Marcela miró a Dimas confusa y así estuvo largo rato; después negó despacio con la cabeza.

—No, tiene razón. Nadie piensa que hagas tal cosa.

—¡Pero tiene que hacerlo! —exclamó Tamara—. Señora, por favor, déjele hacer lo que desea. Es la única oportunidad para Marco.

—No estaría bien —musitó Marcela, más para sí que para los demás.

Dimas alargó la mano y tomó la de la mujer.

—Marcela, quiero hacerlo. Tengo que hacerlo.

Ella se dio perfecta cuenta de que no utilizó título alguno al dirigirse a ella, sino que dijo su nombre y, curiosamente, le gustó.
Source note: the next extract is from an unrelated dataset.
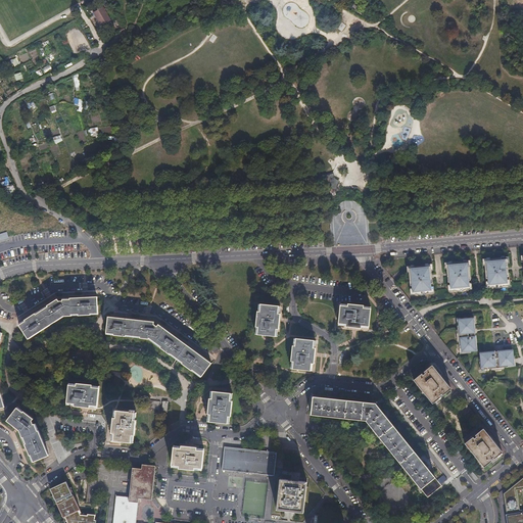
[(111,21),(104,7),(94,13),(101,28),(111,21)]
—Supongo que, si tu sentimiento al respecto es tan fuerte… —dijo en voz alta, sin estar muy segura de lo que ella misma estaba pensando o sintiendo.

—Lo haré, por Marco y por nuestro Señor.

—Por nuestro Señor… —repitió ella, saboreando las palabras como vino dulce en sus labios.